O termo “objetos artificiais de fácil remoção” já é citado na ICA 63-19/2020 e na versão anterior da legislação pertinente. O texto anterior era “Para fins de aplicação deste princípio, a vegetação, bem como objetos artificiais de fácil remoção, não constitui objeto gerador de sombra” e na versão atual de 2020 passou a ser “Para fins de aplicação deste princípio, a vegetação, bem como objetos artificiais de fácil remoção, como postes e antenas, não constitui objeto gerador de sombra.”
Veja que na versão do final de 2020, o DECEA já classifica postes e antenas como sendo de fácil remoção, apesar deste conceito ainda ser vago, ainda temos o conceito de objetos artificiais irremovíveis, justo e claro que limitaria qualquer interpretação abusiva de quais seriam estes outros objetos de fácil remoção.
Vejamos então o texto do Ofício nº
11/DNOR5/19364:
“Neste sentido,
embasando-nos nas experiências e expertises adquiridas ao longo dos anos nas
análises de processos, devido à falta de documentações e/ou legislações
internacionais sobre o tema, o SDOP definiu como sendo objetos artificiais de
fácil remoção, todo o objeto em que haja a possibilidade remoção ou
rebaixamento de forma viável e rápida tecnicamente, assim que seja identificado
o seu o efeito adverso OPEA nas operações aéreas.
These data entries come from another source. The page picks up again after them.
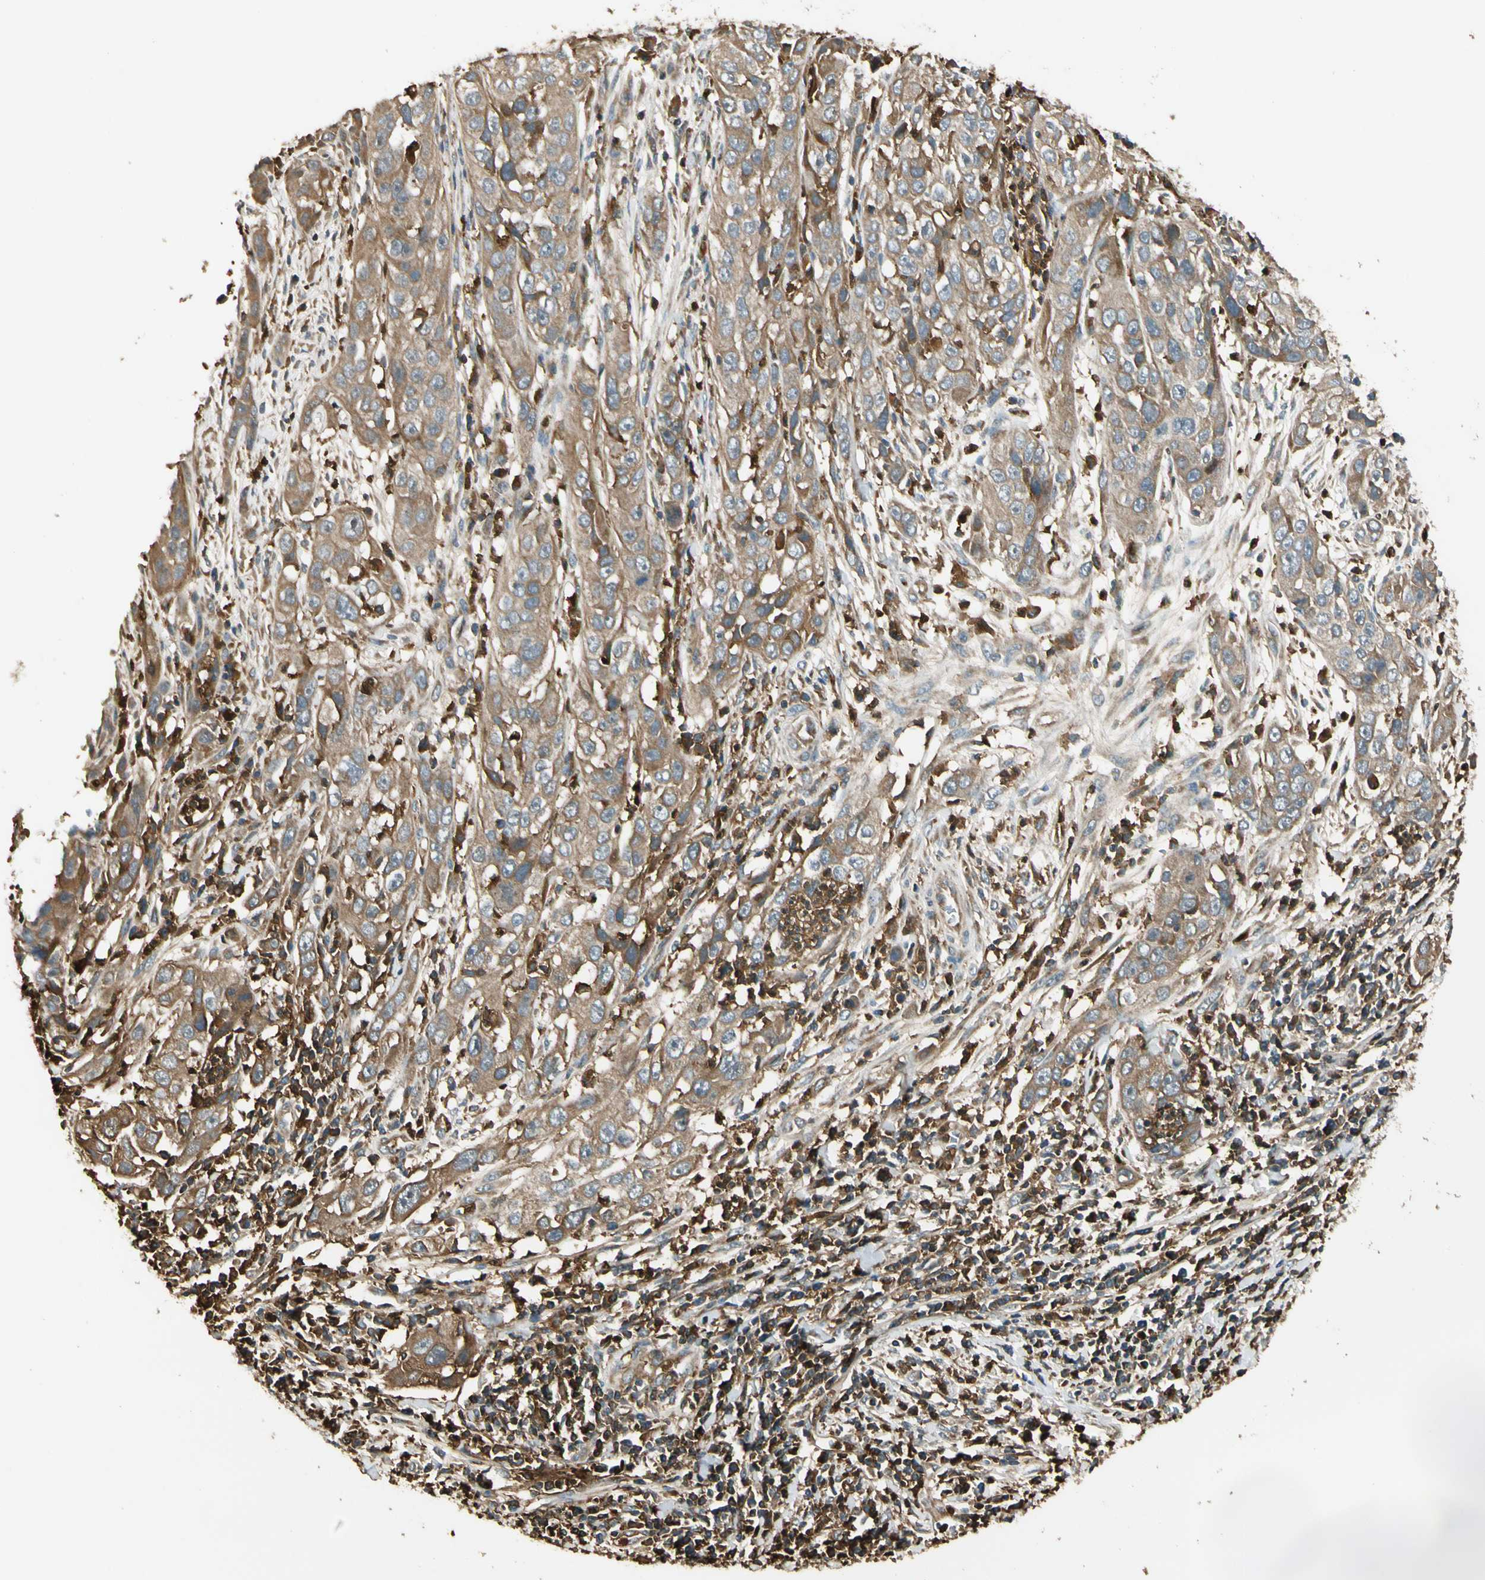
{"staining": {"intensity": "weak", "quantity": ">75%", "location": "cytoplasmic/membranous"}, "tissue": "cervical cancer", "cell_type": "Tumor cells", "image_type": "cancer", "snomed": [{"axis": "morphology", "description": "Squamous cell carcinoma, NOS"}, {"axis": "topography", "description": "Cervix"}], "caption": "Cervical cancer stained with a brown dye exhibits weak cytoplasmic/membranous positive staining in approximately >75% of tumor cells.", "gene": "STX11", "patient": {"sex": "female", "age": 32}}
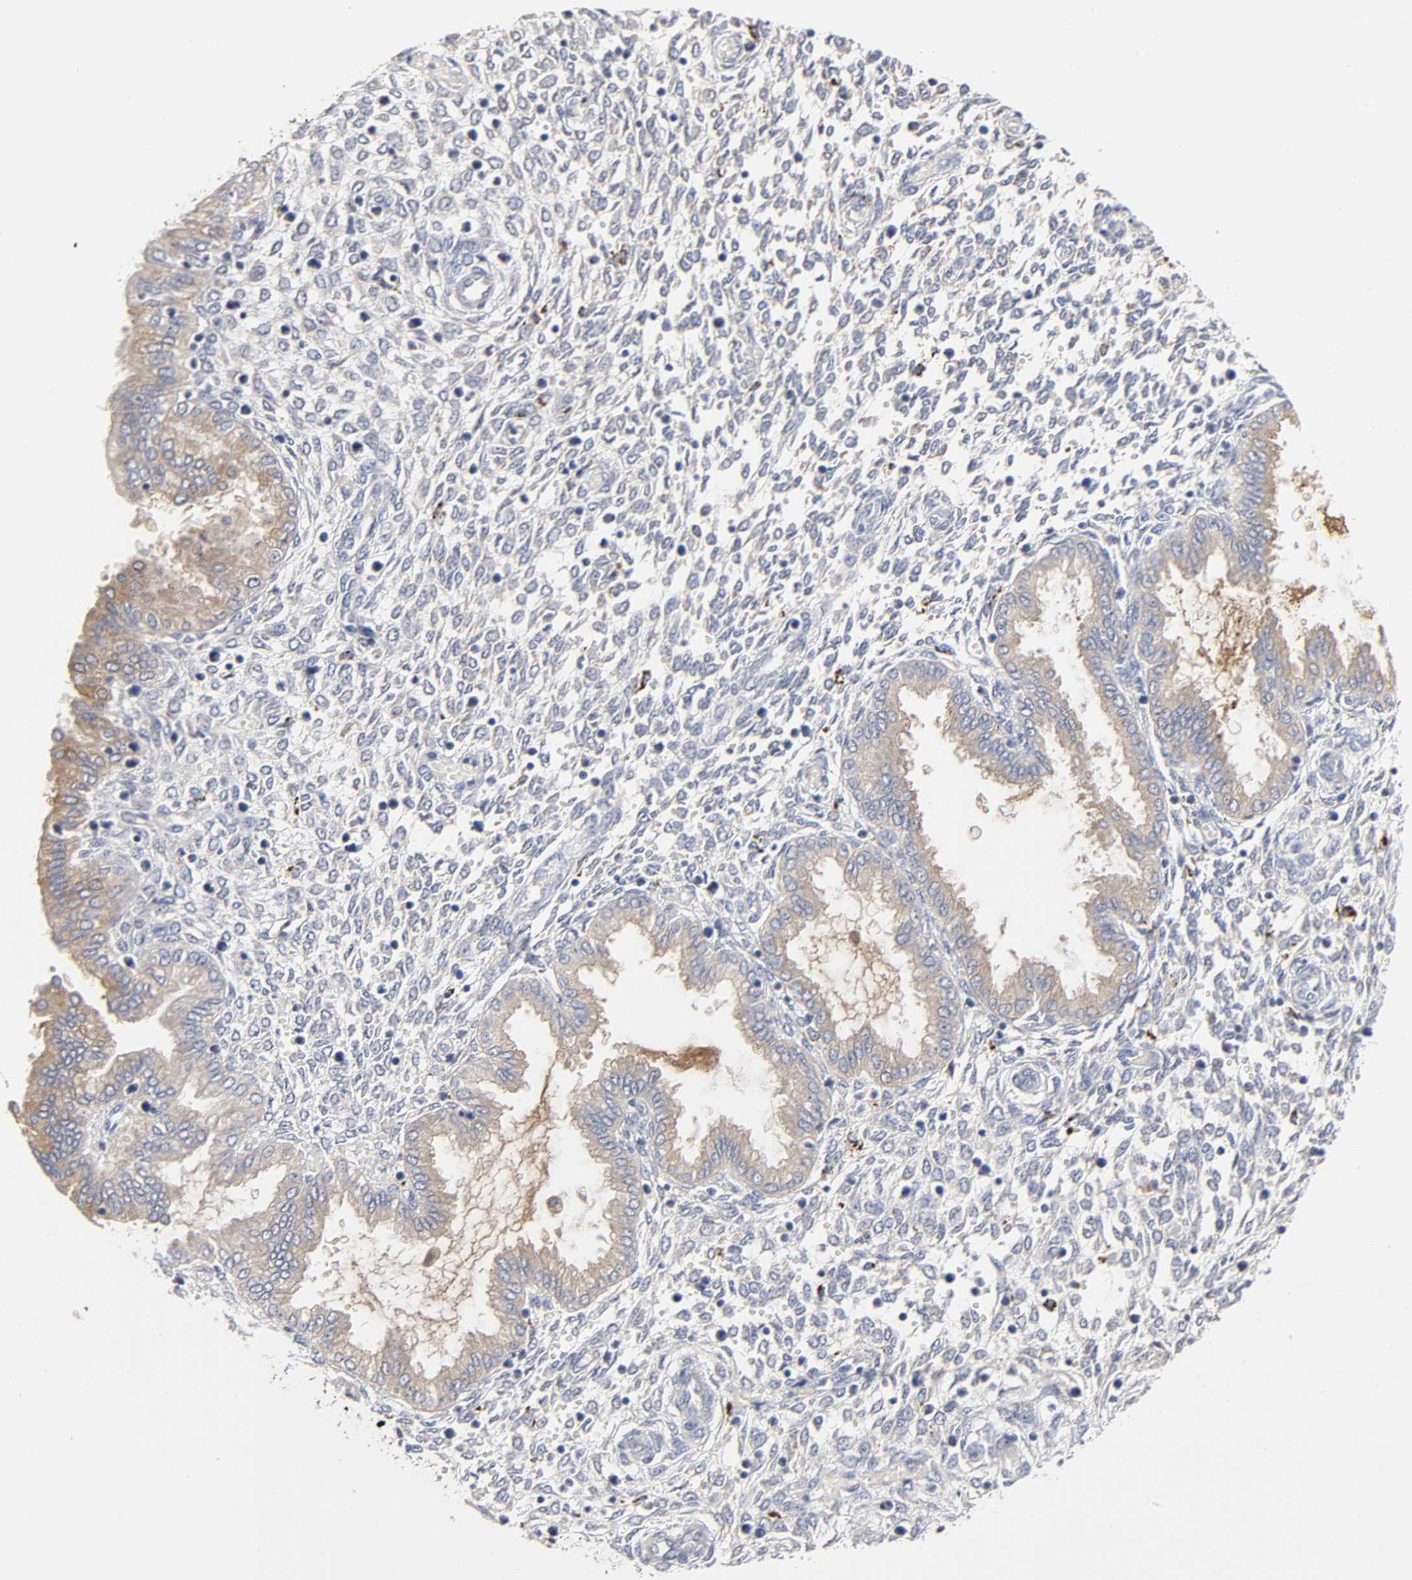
{"staining": {"intensity": "moderate", "quantity": "<25%", "location": "cytoplasmic/membranous"}, "tissue": "endometrium", "cell_type": "Cells in endometrial stroma", "image_type": "normal", "snomed": [{"axis": "morphology", "description": "Normal tissue, NOS"}, {"axis": "topography", "description": "Endometrium"}], "caption": "Endometrium stained with immunohistochemistry shows moderate cytoplasmic/membranous staining in approximately <25% of cells in endometrial stroma.", "gene": "C17orf75", "patient": {"sex": "female", "age": 33}}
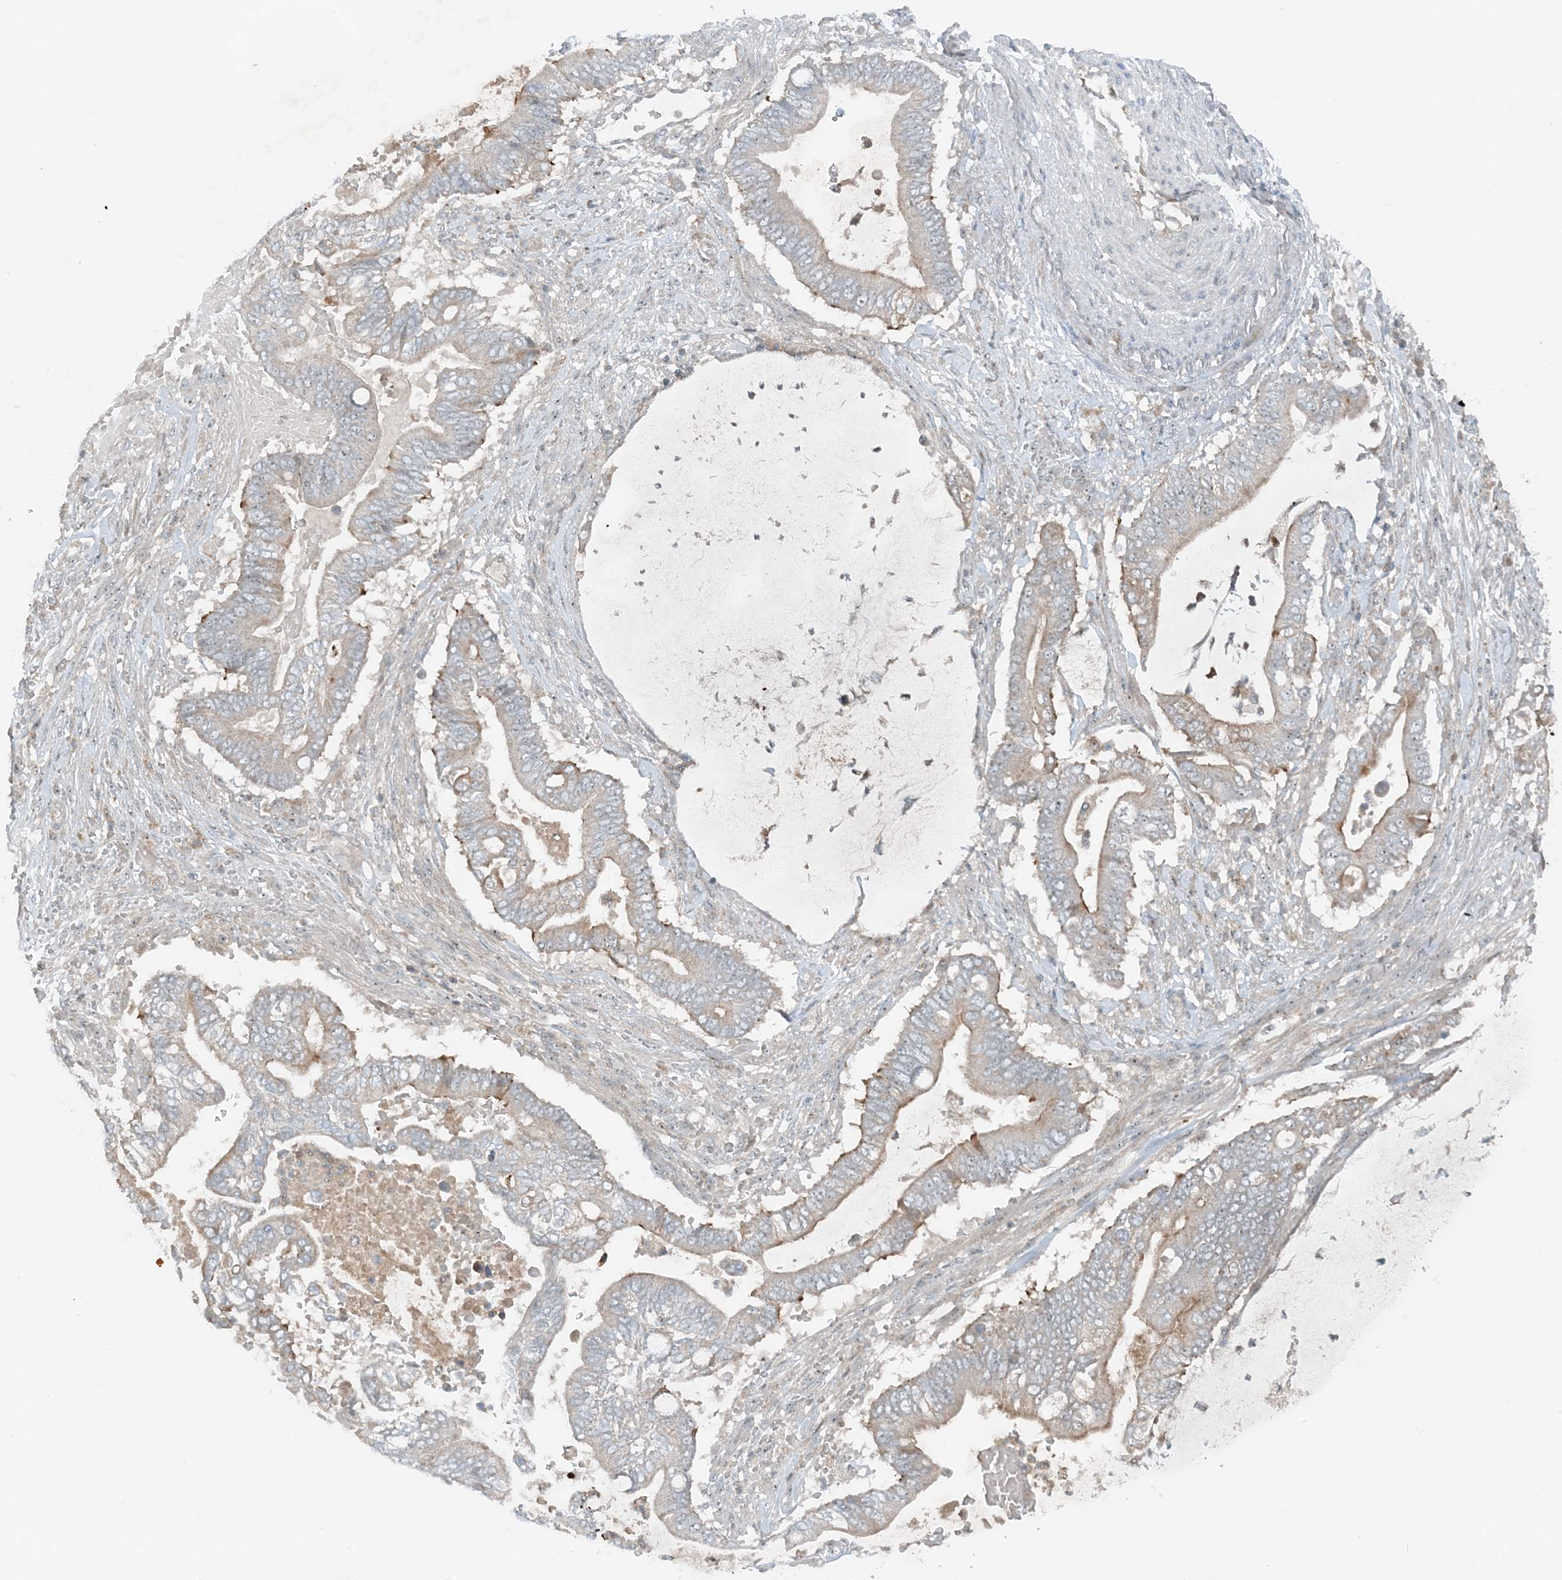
{"staining": {"intensity": "weak", "quantity": "25%-75%", "location": "cytoplasmic/membranous"}, "tissue": "pancreatic cancer", "cell_type": "Tumor cells", "image_type": "cancer", "snomed": [{"axis": "morphology", "description": "Adenocarcinoma, NOS"}, {"axis": "topography", "description": "Pancreas"}], "caption": "Adenocarcinoma (pancreatic) stained for a protein (brown) displays weak cytoplasmic/membranous positive positivity in approximately 25%-75% of tumor cells.", "gene": "MITD1", "patient": {"sex": "male", "age": 68}}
Assim, esses objetos são
exemplificados como: a) postes; b) antenas; c) mastros; d) torres de
telecomunicações; e) objetos de estrutura esquelética metálica; e f)
para-raios.”
Ficando de fora estranhamente apenas
torres de linhas de transmissão, digo estranhamente não por não concordar, mas
por que apenas as torres de linha de transmissão? Será que somente este objeto
a sua retirada ou rebaixamento é inviável, os demais, são fáceis, viáveis e
rápidos tecnicamente?
CAIXA PRETA: Qual a sua conclusão?
Marcos Moreno: Para as construções existentes e classificadas como “obstáculos” dá-se a impressão que estas implantações foram construídas à revelia de autorizações municipais, estaduais ou federais e, por isso, seria simples seu rebaixamento ou mesmo sua remoção. Coloco “obstáculos” entre aspas, porque só ganharam esta denominação com a transformação dos principais aeródromos do país em PBZPA – Plano Básico.
Para novas construções, o princípio de sombra, que é um princípio lógico e inteligente, viável e previsto em legislação, inesperadamente, dependendo de seu originador, não poderá mais ser empregado. Como se as aeronaves pudessem contornar estes objetos e colidir com outros objetos, menores, sombreados por estes “obstáculos”...
Se você, leitor, se interessou, divulgue e ajude a esclarecer os mistérios deste Ofício. Eu mesmo já enviei o questionamento ao DECEA por duas vezes sem êxito. Não sei quando se iniciará o rebaixamento ou retirada das construções existentes, chamadas de “obstáculos”, mas os órgão regionais do DECEA já estão emitindo pareceres desfavoráveis quando são utilizados objetos originadores da sombra citados na lista do Ofício 11 como “objetos de fácil remoção”.